**Work instructions**
Write out every line of the records below again, word for word and in the same order.

Start Records to process

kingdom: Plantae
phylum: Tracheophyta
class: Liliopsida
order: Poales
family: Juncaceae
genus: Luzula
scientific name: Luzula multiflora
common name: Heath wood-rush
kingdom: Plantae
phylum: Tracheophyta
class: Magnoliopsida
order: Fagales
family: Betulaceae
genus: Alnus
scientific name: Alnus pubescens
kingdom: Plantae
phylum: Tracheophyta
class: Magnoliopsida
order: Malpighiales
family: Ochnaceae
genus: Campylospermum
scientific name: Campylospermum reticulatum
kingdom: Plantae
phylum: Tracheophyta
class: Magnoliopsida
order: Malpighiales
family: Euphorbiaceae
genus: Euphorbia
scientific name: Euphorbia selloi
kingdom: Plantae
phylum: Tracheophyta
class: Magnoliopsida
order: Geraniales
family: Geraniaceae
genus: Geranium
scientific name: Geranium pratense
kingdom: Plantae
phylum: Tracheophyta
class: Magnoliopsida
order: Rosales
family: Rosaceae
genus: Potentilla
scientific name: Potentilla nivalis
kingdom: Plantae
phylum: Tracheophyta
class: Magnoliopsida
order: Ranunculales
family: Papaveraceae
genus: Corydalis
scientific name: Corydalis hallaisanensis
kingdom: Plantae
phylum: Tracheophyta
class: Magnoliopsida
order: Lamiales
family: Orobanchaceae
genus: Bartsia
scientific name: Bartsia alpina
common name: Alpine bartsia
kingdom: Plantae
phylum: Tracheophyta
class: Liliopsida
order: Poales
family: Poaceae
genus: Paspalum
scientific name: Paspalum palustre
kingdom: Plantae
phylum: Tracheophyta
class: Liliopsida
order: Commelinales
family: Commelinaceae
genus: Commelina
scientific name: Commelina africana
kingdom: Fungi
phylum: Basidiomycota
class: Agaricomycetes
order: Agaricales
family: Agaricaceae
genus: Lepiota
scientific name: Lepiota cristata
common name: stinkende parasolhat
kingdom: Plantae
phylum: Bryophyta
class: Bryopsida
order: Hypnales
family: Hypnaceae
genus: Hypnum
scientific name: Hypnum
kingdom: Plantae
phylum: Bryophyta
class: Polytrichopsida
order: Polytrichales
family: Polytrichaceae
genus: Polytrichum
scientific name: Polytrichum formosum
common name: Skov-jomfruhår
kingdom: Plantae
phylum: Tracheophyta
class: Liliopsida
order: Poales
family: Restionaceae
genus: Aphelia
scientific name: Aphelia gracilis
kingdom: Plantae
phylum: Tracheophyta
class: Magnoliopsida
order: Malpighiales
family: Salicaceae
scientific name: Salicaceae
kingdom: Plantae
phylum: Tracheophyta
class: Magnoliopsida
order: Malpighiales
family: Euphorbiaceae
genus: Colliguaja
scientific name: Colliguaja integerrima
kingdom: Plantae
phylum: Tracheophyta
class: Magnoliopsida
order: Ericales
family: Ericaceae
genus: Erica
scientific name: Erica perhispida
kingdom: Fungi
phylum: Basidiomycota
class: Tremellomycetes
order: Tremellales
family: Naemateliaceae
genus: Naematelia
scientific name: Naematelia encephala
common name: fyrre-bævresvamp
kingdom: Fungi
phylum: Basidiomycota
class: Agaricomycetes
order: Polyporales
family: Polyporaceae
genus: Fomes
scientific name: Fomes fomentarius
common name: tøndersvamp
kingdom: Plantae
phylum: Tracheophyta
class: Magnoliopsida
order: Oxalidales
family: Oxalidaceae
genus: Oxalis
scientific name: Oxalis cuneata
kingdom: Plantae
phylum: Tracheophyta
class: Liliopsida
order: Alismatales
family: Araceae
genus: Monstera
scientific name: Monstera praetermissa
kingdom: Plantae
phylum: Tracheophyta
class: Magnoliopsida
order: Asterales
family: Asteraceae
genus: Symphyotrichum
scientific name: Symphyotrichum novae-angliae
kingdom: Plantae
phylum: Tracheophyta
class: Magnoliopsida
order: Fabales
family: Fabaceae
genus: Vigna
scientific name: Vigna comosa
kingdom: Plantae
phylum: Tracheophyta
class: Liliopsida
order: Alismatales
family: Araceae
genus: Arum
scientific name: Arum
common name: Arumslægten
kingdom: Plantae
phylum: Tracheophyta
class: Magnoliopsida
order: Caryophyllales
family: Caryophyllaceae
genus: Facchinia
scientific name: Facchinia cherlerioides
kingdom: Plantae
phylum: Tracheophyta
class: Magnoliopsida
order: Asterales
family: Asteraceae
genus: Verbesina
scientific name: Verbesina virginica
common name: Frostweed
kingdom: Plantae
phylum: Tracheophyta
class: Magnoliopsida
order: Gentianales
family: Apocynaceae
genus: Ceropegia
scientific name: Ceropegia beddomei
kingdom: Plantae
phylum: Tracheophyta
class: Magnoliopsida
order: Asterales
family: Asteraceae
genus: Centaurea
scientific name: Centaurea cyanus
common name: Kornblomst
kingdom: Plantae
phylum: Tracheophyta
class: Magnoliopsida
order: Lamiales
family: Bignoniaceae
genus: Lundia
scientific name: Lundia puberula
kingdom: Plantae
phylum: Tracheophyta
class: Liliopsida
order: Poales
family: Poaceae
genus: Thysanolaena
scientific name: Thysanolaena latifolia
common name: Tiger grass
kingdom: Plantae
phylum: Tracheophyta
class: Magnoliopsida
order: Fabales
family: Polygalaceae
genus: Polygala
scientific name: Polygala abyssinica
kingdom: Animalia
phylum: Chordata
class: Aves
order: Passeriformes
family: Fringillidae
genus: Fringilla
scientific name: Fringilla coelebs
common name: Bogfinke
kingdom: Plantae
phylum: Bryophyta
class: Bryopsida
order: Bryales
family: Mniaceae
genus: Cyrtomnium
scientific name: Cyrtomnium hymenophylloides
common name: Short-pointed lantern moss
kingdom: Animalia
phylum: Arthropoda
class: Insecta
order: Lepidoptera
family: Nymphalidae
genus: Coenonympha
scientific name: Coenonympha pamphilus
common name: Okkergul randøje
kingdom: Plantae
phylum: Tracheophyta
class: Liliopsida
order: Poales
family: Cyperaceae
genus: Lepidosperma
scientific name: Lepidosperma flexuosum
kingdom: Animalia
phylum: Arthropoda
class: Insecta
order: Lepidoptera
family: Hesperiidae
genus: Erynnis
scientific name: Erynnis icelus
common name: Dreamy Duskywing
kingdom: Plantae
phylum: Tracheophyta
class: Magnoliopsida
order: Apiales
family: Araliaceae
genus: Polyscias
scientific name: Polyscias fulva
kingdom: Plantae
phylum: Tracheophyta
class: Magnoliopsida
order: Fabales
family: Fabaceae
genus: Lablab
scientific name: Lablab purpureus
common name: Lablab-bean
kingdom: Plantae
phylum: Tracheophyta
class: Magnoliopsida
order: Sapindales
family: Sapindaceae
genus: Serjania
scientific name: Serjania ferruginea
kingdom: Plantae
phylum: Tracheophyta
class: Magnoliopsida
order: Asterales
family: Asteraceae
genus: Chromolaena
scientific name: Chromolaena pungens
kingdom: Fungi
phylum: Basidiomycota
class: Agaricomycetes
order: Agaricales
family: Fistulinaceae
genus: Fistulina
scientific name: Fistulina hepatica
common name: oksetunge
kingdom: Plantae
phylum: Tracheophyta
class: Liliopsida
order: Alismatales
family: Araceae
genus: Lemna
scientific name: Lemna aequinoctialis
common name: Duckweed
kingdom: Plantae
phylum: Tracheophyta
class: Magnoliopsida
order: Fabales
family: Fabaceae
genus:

End Records to process

**Worked solution**
kingdom: Plantae
phylum: Tracheophyta
class: Liliopsida
order: Poales
family: Juncaceae
genus: Luzula
scientific name: Luzula multiflora
common name: Heath wood-rush
kingdom: Plantae
phylum: Tracheophyta
class: Magnoliopsida
order: Fagales
family: Betulaceae
genus: Alnus
scientific name: Alnus pubescens
kingdom: Plantae
phylum: Tracheophyta
class: Magnoliopsida
order: Malpighiales
family: Ochnaceae
genus: Campylospermum
scientific name: Campylospermum reticulatum
kingdom: Plantae
phylum: Tracheophyta
class: Magnoliopsida
order: Malpighiales
family: Euphorbiaceae
genus: Euphorbia
scientific name: Euphorbia selloi
kingdom: Plantae
phylum: Tracheophyta
class: Magnoliopsida
order: Geraniales
family: Geraniaceae
genus: Geranium
scientific name: Geranium pratense
kingdom: Plantae
phylum: Tracheophyta
class: Magnoliopsida
order: Rosales
family: Rosaceae
genus: Potentilla
scientific name: Potentilla nivalis
kingdom: Plantae
phylum: Tracheophyta
class: Magnoliopsida
order: Ranunculales
family: Papaveraceae
genus: Corydalis
scientific name: Corydalis hallaisanensis
kingdom: Plantae
phylum: Tracheophyta
class: Magnoliopsida
order: Lamiales
family: Orobanchaceae
genus: Bartsia
scientific name: Bartsia alpina
common name: Alpine bartsia
kingdom: Plantae
phylum: Tracheophyta
class: Liliopsida
order: Poales
family: Poaceae
genus: Paspalum
scientific name: Paspalum palustre
kingdom: Plantae
phylum: Tracheophyta
class: Liliopsida
order: Commelinales
family: Commelinaceae
genus: Commelina
scientific name: Commelina africana
kingdom: Fungi
phylum: Basidiomycota
class: Agaricomycetes
order: Agaricales
family: Agaricaceae
genus: Lepiota
scientific name: Lepiota cristata
common name: stinkende parasolhat
kingdom: Plantae
phylum: Bryophyta
class: Bryopsida
order: Hypnales
family: Hypnaceae
genus: Hypnum
scientific name: Hypnum
kingdom: Plantae
phylum: Bryophyta
class: Polytrichopsida
order: Polytrichales
family: Polytrichaceae
genus: Polytrichum
scientific name: Polytrichum formosum
common name: Skov-jomfruhår
kingdom: Plantae
phylum: Tracheophyta
class: Liliopsida
order: Poales
family: Restionaceae
genus: Aphelia
scientific name: Aphelia gracilis
kingdom: Plantae
phylum: Tracheophyta
class: Magnoliopsida
order: Malpighiales
family: Salicaceae
scientific name: Salicaceae
kingdom: Plantae
phylum: Tracheophyta
class: Magnoliopsida
order: Malpighiales
family: Euphorbiaceae
genus: Colliguaja
scientific name: Colliguaja integerrima
kingdom: Plantae
phylum: Tracheophyta
class: Magnoliopsida
order: Ericales
family: Ericaceae
genus: Erica
scientific name: Erica perhispida
kingdom: Fungi
phylum: Basidiomycota
class: Tremellomycetes
order: Tremellales
family: Naemateliaceae
genus: Naematelia
scientific name: Naematelia encephala
common name: fyrre-bævresvamp
kingdom: Fungi
phylum: Basidiomycota
class: Agaricomycetes
order: Polyporales
family: Polyporaceae
genus: Fomes
scientific name: Fomes fomentarius
common name: tøndersvamp
kingdom: Plantae
phylum: Tracheophyta
class: Magnoliopsida
order: Oxalidales
family: Oxalidaceae
genus: Oxalis
scientific name: Oxalis cuneata
kingdom: Plantae
phylum: Tracheophyta
class: Liliopsida
order: Alismatales
family: Araceae
genus: Monstera
scientific name: Monstera praetermissa
kingdom: Plantae
phylum: Tracheophyta
class: Magnoliopsida
order: Asterales
family: Asteraceae
genus: Symphyotrichum
scientific name: Symphyotrichum novae-angliae
kingdom: Plantae
phylum: Tracheophyta
class: Magnoliopsida
order: Fabales
family: Fabaceae
genus: Vigna
scientific name: Vigna comosa
kingdom: Plantae
phylum: Tracheophyta
class: Liliopsida
order: Alismatales
family: Araceae
genus: Arum
scientific name: Arum
common name: Arumslægten
kingdom: Plantae
phylum: Tracheophyta
class: Magnoliopsida
order: Caryophyllales
family: Caryophyllaceae
genus: Facchinia
scientific name: Facchinia cherlerioides
kingdom: Plantae
phylum: Tracheophyta
class: Magnoliopsida
order: Asterales
family: Asteraceae
genus: Verbesina
scientific name: Verbesina virginica
common name: Frostweed
kingdom: Plantae
phylum: Tracheophyta
class: Magnoliopsida
order: Gentianales
family: Apocynaceae
genus: Ceropegia
scientific name: Ceropegia beddomei
kingdom: Plantae
phylum: Tracheophyta
class: Magnoliopsida
order: Asterales
family: Asteraceae
genus: Centaurea
scientific name: Centaurea cyanus
common name: Kornblomst
kingdom: Plantae
phylum: Tracheophyta
class: Magnoliopsida
order: Lamiales
family: Bignoniaceae
genus: Lundia
scientific name: Lundia puberula
kingdom: Plantae
phylum: Tracheophyta
class: Liliopsida
order: Poales
family: Poaceae
genus: Thysanolaena
scientific name: Thysanolaena latifolia
common name: Tiger grass
kingdom: Plantae
phylum: Tracheophyta
class: Magnoliopsida
order: Fabales
family: Polygalaceae
genus: Polygala
scientific name: Polygala abyssinica
kingdom: Animalia
phylum: Chordata
class: Aves
order: Passeriformes
family: Fringillidae
genus: Fringilla
scientific name: Fringilla coelebs
common name: Bogfinke
kingdom: Plantae
phylum: Bryophyta
class: Bryopsida
order: Bryales
family: Mniaceae
genus: Cyrtomnium
scientific name: Cyrtomnium hymenophylloides
common name: Short-pointed lantern moss
kingdom: Animalia
phylum: Arthropoda
class: Insecta
order: Lepidoptera
family: Nymphalidae
genus: Coenonympha
scientific name: Coenonympha pamphilus
common name: Okkergul randøje
kingdom: Plantae
phylum: Tracheophyta
class: Liliopsida
order: Poales
family: Cyperaceae
genus: Lepidosperma
scientific name: Lepidosperma flexuosum
kingdom: Animalia
phylum: Arthropoda
class: Insecta
order: Lepidoptera
family: Hesperiidae
genus: Erynnis
scientific name: Erynnis icelus
common name: Dreamy Duskywing
kingdom: Plantae
phylum: Tracheophyta
class: Magnoliopsida
order: Apiales
family: Araliaceae
genus: Polyscias
scientific name: Polyscias fulva
kingdom: Plantae
phylum: Tracheophyta
class: Magnoliopsida
order: Fabales
family: Fabaceae
genus: Lablab
scientific name: Lablab purpureus
common name: Lablab-bean
kingdom: Plantae
phylum: Tracheophyta
class: Magnoliopsida
order: Sapindales
family: Sapindaceae
genus: Serjania
scientific name: Serjania ferruginea
kingdom: Plantae
phylum: Tracheophyta
class: Magnoliopsida
order: Asterales
family: Asteraceae
genus: Chromolaena
scientific name: Chromolaena pungens
kingdom: Fungi
phylum: Basidiomycota
class: Agaricomycetes
order: Agaricales
family: Fistulinaceae
genus: Fistulina
scientific name: Fistulina hepatica
common name: oksetunge
kingdom: Plantae
phylum: Tracheophyta
class: Liliopsida
order: Alismatales
family: Araceae
genus: Lemna
scientific name: Lemna aequinoctialis
common name: Duckweed
kingdom: Plantae
phylum: Tracheophyta
class: Magnoliopsida
order: Fabales
family: Fabaceae
genus:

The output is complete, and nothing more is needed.